Take cuprates for example - doped copper oxides start to superconduct at about 26 Kelvin (-248 degrees Celsius) but may remain in this state at temperatures as high as 148 Kelvin (-125 degrees Celsius), temperatures that can be easily achieved with liquid nitrogen. What triggers this behavior remains largely unexplained, but a new working theory developed by Cornell University researchers proposes that the phenomenon could be determined by a variation in the distances between atoms.

Cuprate superconductivity temperatures are in direct relation to the amount and mix of impurities used to dope the copper oxide material. According to Cornell researchers, copper and oxygen atoms form a pyramidal crystalline structure that can be altered through the addition of impurities so that the oxygen atom at the apex of the structure can be relocated to a lower or sideways position, thus changing the electron interactions between the atoms.

Using a scanning tunneling microscope, Cornell graduate student James Slezak along with professor of physics J.C. Seamus Davis revealed that cuprate crystalline structure variations could allow an electron interaction consistent with an electron pairing. While the oxygen atom at the apex is being pushed down, electron pairing is stronger - electron pairing is related to low-temperature superconductive materials, allowing the joined electrons to move freely through the crystalline structure, a process that is manifested on the large scale through zero electrical resistance.

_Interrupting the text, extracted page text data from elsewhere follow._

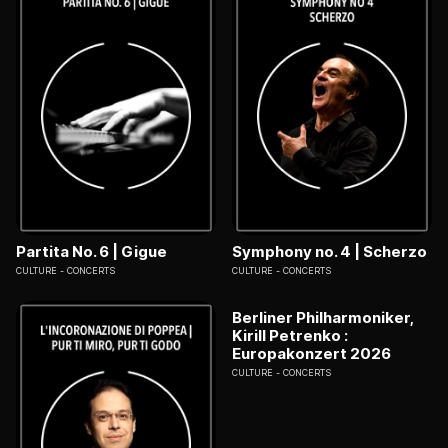
Partita No. 6 | Gigue
Symphony no. 4 | Scherzo
CULTURE
CONCERTS
CULTURE
CONCERTS
Berliner Philharmoniker,
Kirill Petrenko :
Europakonzert 2026
CULTURE
CONCERTS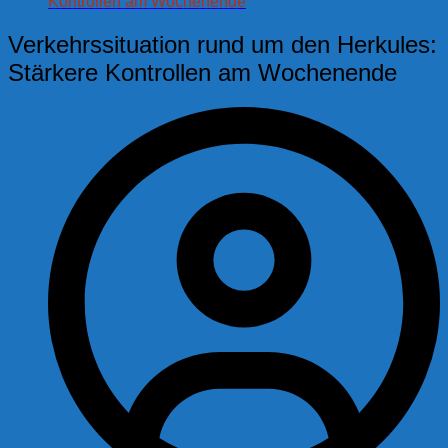
Kontrollen am Wochenende
Verkehrssituation rund um den Herkules:
Stärkere Kontrollen am Wochenende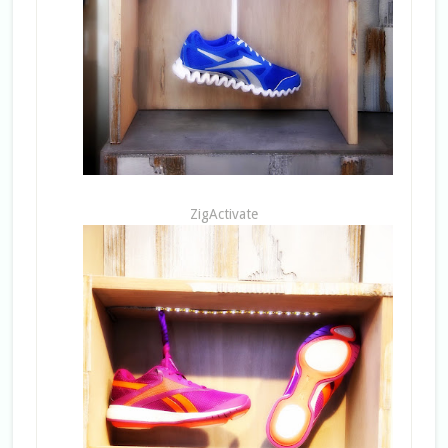
ZigActivate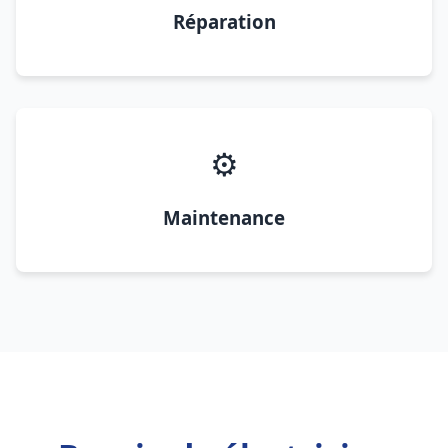
Réparation
⚙️
Maintenance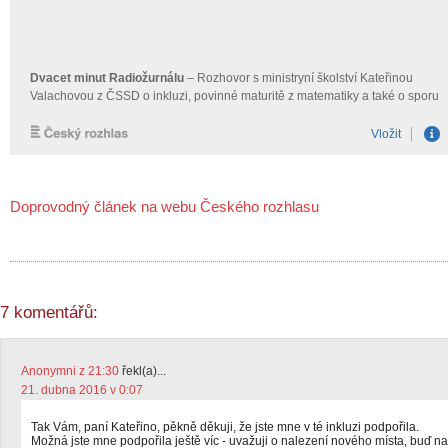
Doprovodný článek na webu Českého rozhlasu
7 komentářů:
Anonymni z 21:30
řekl(a)...
21. dubna 2016 v 0:07
Tak Vám, paní Kateřino, pěkně děkuji, že jste mne v té inkluzi podpořila.
Možná jste mne podpořila ještě víc - uvažuji o nalezení nového místa, buď na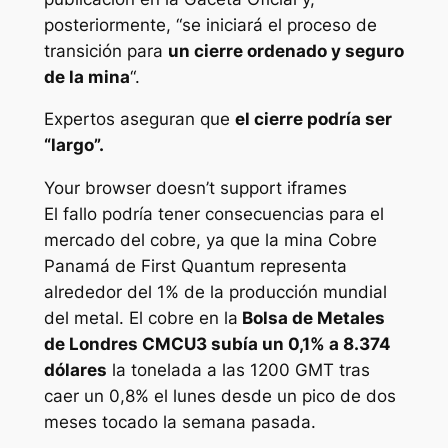
posteriormente, “se iniciará el proceso de
transición para
un cierre ordenado y seguro
de la mina
“.
Expertos aseguran que
el cierre podría ser
“largo”.
Your browser doesn’t support iframes
El fallo podría tener consecuencias para el
mercado del cobre, ya que la mina Cobre
Panamá de First Quantum representa
alrededor del 1% de la producción mundial
del metal. El cobre en la
Bolsa de Metales
de Londres CMCU3 subía un 0,1% a 8.374
dólares
la tonelada a las 1200 GMT tras
caer un 0,8% el lunes desde un pico de dos
meses tocado la semana pasada.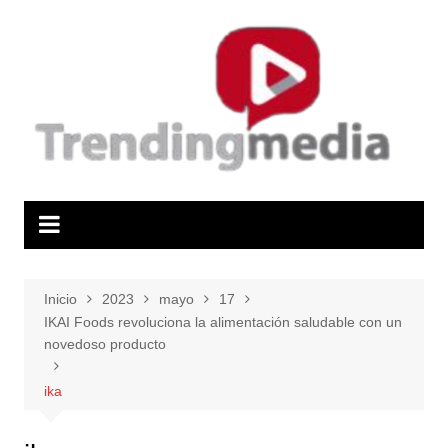
Saltar
al
contenido
Inicio
2023
mayo
17
IKAI Foods revoluciona la alimentación saludable con un
novedoso producto
ika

"This proves that gluing the pairs together is a property of each crystal unit cell, not an overall property of the material", explained Davis.

The results of the experiment also show that electron pairing is most likely to occur in areas of the crystal next to the dopant atoms, located at random positions within the structure. "You don't need two different explanations", said Davis, since the squeezing and electron pairing phenomenon both occur at the same time.